The Heart's Invisible Furies
by John Boyne
Discussion Questions:
1. It's 1945. Father James Monroe. Care to comment?

2. Point to some of the book's humor — what do you find funny? Is Cyril's voice, or some of his observations, from the womb funny, for instance?

3. Describe the Church's position in the young republic of Ireland and talk about how its power changes by 2015.

4. Cyril knows he is gay; how does he deal with this knowledge, especially in the middle years of the 20th century?

5. What do you make of Cyril's adoptive family, especially his father Charles who insists that Cyril is "not really an Avery" and that he should consider his growing up years with the family as a "tenancy." What does he mean by that, and how do those words affect Cyril?l

6. Why does Maude Avery disdain popularity as a writer? Why does she bother to write and sell books?

7. How would you delineate Cyril's interior monologues from his outward behavior. How do those two modes differ?

8. John Boyne's book is very much about self-transformation. "Even at that tender age I knew that there was something about me that was different and that it would be impossible ever to put right." Is change possible after a certain age, after the brain becomes less malleable?

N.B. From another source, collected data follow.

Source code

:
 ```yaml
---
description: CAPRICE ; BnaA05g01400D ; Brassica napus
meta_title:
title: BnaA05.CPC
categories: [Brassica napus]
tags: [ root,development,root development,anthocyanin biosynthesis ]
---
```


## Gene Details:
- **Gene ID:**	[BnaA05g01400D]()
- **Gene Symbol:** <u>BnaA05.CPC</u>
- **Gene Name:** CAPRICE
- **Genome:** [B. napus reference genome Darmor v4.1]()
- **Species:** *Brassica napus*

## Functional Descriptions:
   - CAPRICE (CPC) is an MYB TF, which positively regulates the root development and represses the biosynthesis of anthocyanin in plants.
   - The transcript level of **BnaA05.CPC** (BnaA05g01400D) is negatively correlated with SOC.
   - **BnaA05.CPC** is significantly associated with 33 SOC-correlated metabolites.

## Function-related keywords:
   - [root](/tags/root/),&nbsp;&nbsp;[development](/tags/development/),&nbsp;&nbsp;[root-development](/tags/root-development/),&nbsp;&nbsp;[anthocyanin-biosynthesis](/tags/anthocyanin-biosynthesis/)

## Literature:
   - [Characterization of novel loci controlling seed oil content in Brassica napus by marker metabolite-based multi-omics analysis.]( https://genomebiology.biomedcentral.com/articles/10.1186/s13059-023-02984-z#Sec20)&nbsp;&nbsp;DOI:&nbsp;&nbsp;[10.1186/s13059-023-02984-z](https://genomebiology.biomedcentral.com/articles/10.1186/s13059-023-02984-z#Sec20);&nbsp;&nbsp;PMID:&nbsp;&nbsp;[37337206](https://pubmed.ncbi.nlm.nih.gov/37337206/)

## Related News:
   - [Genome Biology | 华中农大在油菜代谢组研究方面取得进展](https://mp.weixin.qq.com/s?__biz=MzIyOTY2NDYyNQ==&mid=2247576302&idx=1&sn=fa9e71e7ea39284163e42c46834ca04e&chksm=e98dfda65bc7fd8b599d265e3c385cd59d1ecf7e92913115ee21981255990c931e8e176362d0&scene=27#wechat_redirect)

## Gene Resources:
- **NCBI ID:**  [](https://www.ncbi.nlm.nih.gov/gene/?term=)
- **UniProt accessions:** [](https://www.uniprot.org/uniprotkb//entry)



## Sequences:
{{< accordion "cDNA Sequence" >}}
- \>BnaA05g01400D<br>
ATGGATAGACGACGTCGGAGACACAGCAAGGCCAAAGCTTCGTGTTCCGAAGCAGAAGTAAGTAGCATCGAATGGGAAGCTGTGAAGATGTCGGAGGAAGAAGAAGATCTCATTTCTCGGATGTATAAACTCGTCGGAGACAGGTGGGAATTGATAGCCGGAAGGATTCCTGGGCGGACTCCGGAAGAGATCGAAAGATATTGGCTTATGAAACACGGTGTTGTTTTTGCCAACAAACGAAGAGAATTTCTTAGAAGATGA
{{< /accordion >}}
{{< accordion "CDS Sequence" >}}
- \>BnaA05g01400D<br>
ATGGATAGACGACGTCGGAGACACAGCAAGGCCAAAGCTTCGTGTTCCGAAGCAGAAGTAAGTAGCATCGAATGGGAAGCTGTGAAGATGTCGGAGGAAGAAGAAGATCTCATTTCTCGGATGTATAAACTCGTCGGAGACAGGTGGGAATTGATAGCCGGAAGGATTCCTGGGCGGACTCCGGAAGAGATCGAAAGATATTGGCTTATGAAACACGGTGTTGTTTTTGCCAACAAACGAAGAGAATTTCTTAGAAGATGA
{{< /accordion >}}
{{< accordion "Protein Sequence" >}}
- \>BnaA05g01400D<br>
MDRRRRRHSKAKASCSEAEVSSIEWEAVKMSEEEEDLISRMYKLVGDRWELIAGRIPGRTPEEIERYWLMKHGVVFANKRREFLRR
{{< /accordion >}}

9. Boyne peppers his writing with coincidence. Why might he do so: what is he suggesting by its frequent use?

10. Talk about post-war Ireland in the 1950s. In what way might you describe it as nightmarish?

11. Consider the book's title. What are the furies, and why invisible? Boyne reserves much of his ire not only for the clergy, but also politicians. What makes him angry?

12. Which section of The Heart's Invisible Furies engage you more than the others … and why?

(Discussion Questions by LitLovers )


Book Club Talking Points:
Cyril was a gay man living in a time when he was forced to hide his true identity or face jail or even death. His teenage mother gave birth to him out of wedlock, which was reason enough for her family to publicly shame her and her church and community to run her out of town, penniless. A quirky couple adopted Cyril. They provided financially for him but continuously told him he was not a “real” Avery. Thus his childhood lacked the love and nurturing most children receive. The book is epic, following the lives of Cyril and his mother, and tackles many controversial topics and examines some critical issues from 1949 to present.